HYPOTHYROIDISM PREVENTION, CAUSES, & NATURAL REMEDIES
There is no way to prevent hypothyroidism, but people who may have a higher risk of thyroid problems, for example, women during pregnancy, should check with their doctor about the need for additional iodine.
Screening is not recommended for those who do not have symptoms, unless they have the following risk factors:
- a history of autoimmune disease
- previous radiation treatment to the head or neck
- a goiter
- family history of thyroid problems
- use of medications known to affect thyroid function
These people can be tested for early signs of the condition. If tests are positive, they can take measures to prevent the disease from progressing.
There is no evidence that a particular diet will prevent hypothyroidism, and there is no way to prevent hypothyroidism unless you live in a region with low iodine levels in the diet, for example, some parts of Southeast Asia and Africa.
No specific diet is recommended for hypothyroidism, but individuals should follow a varied, well-balanced diet that is not high in fat or sodium.
In addition, those with autoimmune Hashimoto’s may benefit from following a gluten-free diet.
- soya, as it can affect thyroxine absorption
- iodine, found in kelp and other seaweeds, and in supplements, including some multivitamins
- iron supplements, as they can affect thyroxine absorption
- cruciferous vegetables, such as cauliflower, kale, and cabbage may contribute to a goiter, but only in very large amounts
Hypothyroidism can occur if the thyroid gland fails to work properly, or if the thyroid gland is not stimulated properly by the hypothalamus or pituitary gland.
- Hashimoto’s thyroiditis
- Congenital hypothyroidism
- Thyroid surgery and treatment as causes of hypothyroidism
- Pituitary gland abnormalities
- Iodine imbalance
Some natural remedies are proposed for hypothyroidism, but it is important to speak to a doctor first, because the treatment for thyroid problems must be delicately balanced.
Selenium: People with some types of thyroid problem may benefit from taking selenium, but this should only be used after discussing it with a doctor. Researchers note that “either the deficiency or the excess of this micronutrient may be associated with adverse outcomes.” Selenium supplements that are not recommended by a health professional could be hazardous.
Vitamin D: A deficiency has been linked with severity of disease in Hashimoto’s. Supplementation may be necessary to reach beneficial vitamin D blood levels above 50 ng / dL.

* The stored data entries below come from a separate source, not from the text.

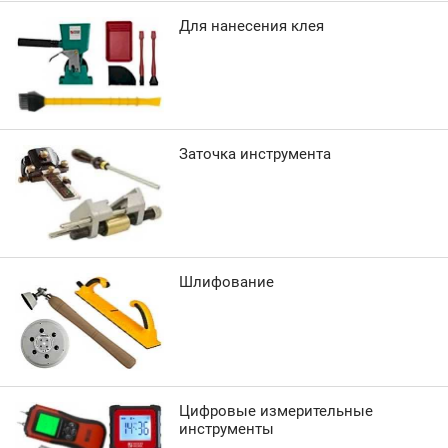
Для нанесения клея
Заточка инструмента
Шлифование
Цифровые измерительные
инструменты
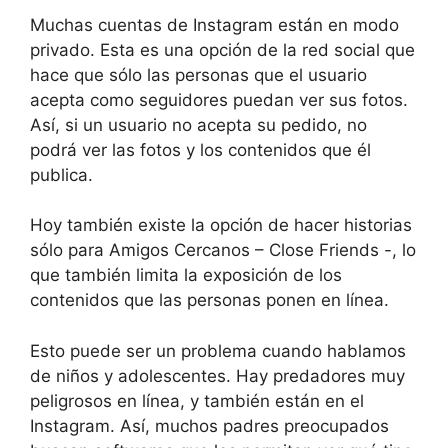
Muchas cuentas de Instagram están en modo
privado. Esta es una opción de la red social que
hace que sólo las personas que el usuario
acepta como seguidores puedan ver sus fotos.
Así, si un usuario no acepta su pedido, no
podrá ver las fotos y los contenidos que él
publica.
Hoy también existe la opción de hacer historias
sólo para Amigos Cercanos – Close Friends -, lo
que también limita la exposición de los
contenidos que las personas ponen en línea.
Esto puede ser un problema cuando hablamos
de niños y adolescentes. Hay predadores muy
peligrosos en línea, y también están en el
Instagram. Así, muchos padres preocupados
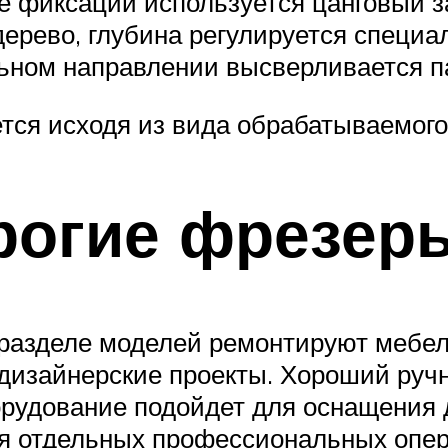
е фиксации используется цанговый з
дерево, глубина регулируется спец
ьном направлении высверливается п
тся исходя из вида обрабатываемого
рогие фрезер
разделе моделей ремонтируют мебел
 дизайнерские проекты. Хороший руч
орудование подойдет для оснащения 
я отдельных профессиональных опер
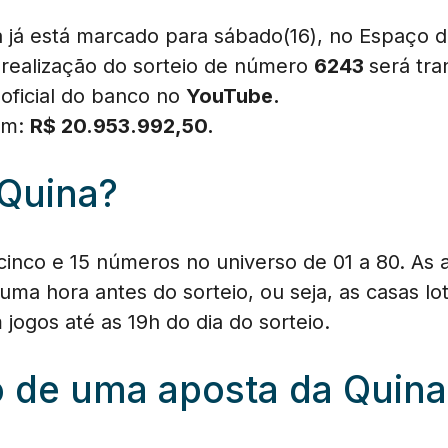
a já está marcado para sábado(16), no Espaço d
 A realização do sorteio de número
6243
será tra
 oficial do banco no
YouTube.
 em:
R$
20.953.992,50
.
Quina?
inco e 15 números no universo de 01 a 80. As 
uma hora antes do sorteio, ou seja, as casas lo
m jogos até as 19h do dia do sorteio.
o de uma aposta da Quina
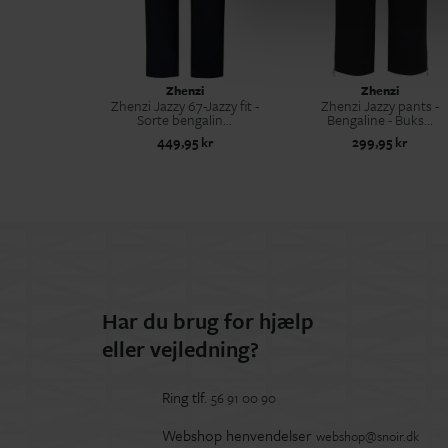
Zhenzi
Zhenzi
Zhenzi Jazzy 67-Jazzy fit -
Zhenzi Jazzy pants -
Sorte bengalin...
Bengaline - Buks...
449,95 kr
299,95 kr
Har du brug for hjælp
eller vejledning?
Ring tlf.
56 91 00 90
Webshop henvendelser
webshop@snoir.dk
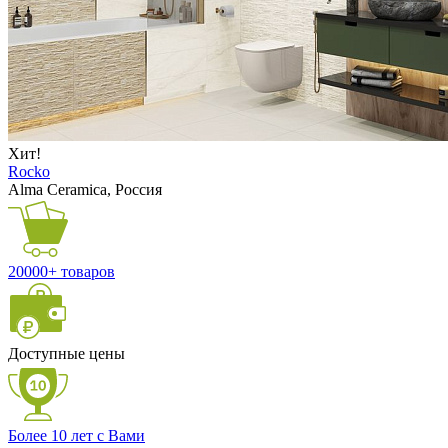
Хит!
Rocko
Alma Ceramica, Россия
20000+ товаров
Доступные цены
Более 10 лет с Вами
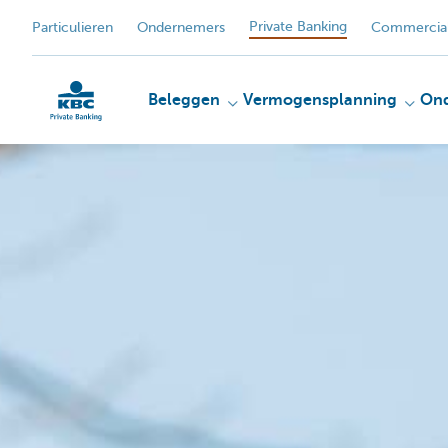
Private Banking
Particulieren
Ondernemers
Commercial
Beleggen
Vermogensplanning
On
KBC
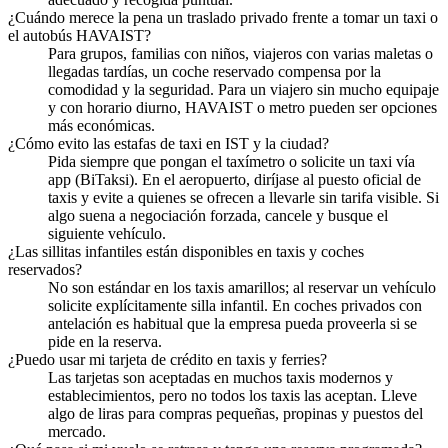
¿Cuándo merece la pena un traslado privado frente a tomar un taxi o
el autobús HAVAIST?
Para grupos, familias con niños, viajeros con varias maletas o
llegadas tardías, un coche reservado compensa por la
comodidad y la seguridad. Para un viajero sin mucho equipaje
y con horario diurno, HAVAIST o metro pueden ser opciones
más económicas.
¿Cómo evito las estafas de taxi en IST y la ciudad?
Pida siempre que pongan el taxímetro o solicite un taxi vía
app (BiTaksi). En el aeropuerto, diríjase al puesto oficial de
taxis y evite a quienes se ofrecen a llevarle sin tarifa visible. Si
algo suena a negociación forzada, cancele y busque el
siguiente vehículo.
¿Las sillitas infantiles están disponibles en taxis y coches
reservados?
No son estándar en los taxis amarillos; al reservar un vehículo
solicite explícitamente silla infantil. En coches privados con
antelación es habitual que la empresa pueda proveerla si se
pide en la reserva.
¿Puedo usar mi tarjeta de crédito en taxis y ferries?
Las tarjetas son aceptadas en muchos taxis modernos y
establecimientos, pero no todos los taxis las aceptan. Lleve
algo de liras para compras pequeñas, propinas y puestos del
mercado.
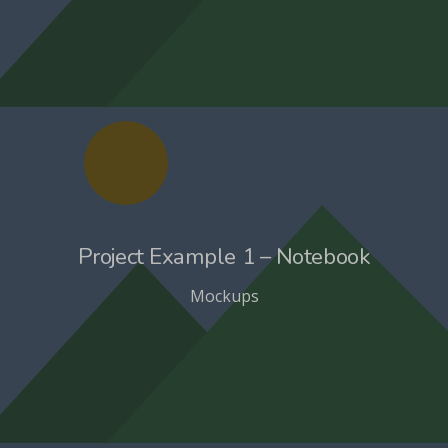
Project Example 1 – Notebook
Mockups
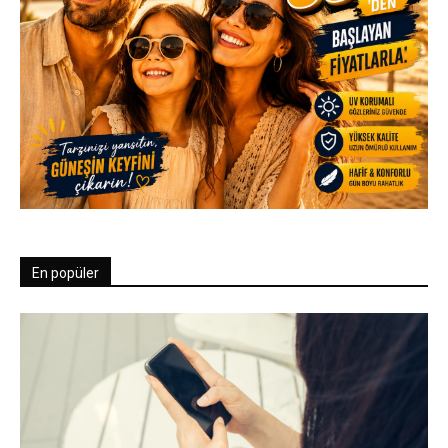
En popüler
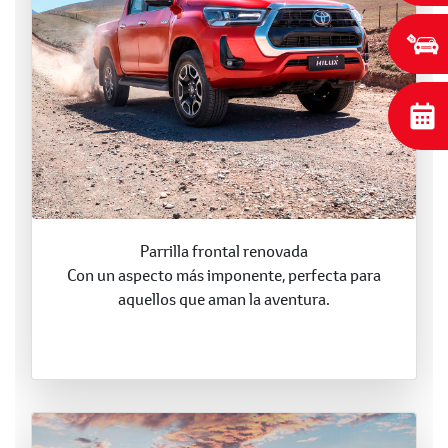
Parrilla frontal renovada
Con un aspecto más imponente, perfecta para
aquellos que aman la aventura.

Probiotics: Some people with hypothyroidism may have changes in the small intestine, where bacteria from the colon spread into the small intestine where they are not normally located, known as small intestine bacterial overgrowth (SIBO).
In one study, 40 patients had abnormal results on a glucose breath test. After taking the probiotic Bacillus clausii for one month, the test result for 19 participants was normal. Both antibiotics and probiotics have been shown effective for SIBO.
Additionally, for those with autoimmune and inflammatory thyroid conditions, supplements such as turmeric (containing at least 500 mg curcumin) and omega-3s may help to improve inflammation.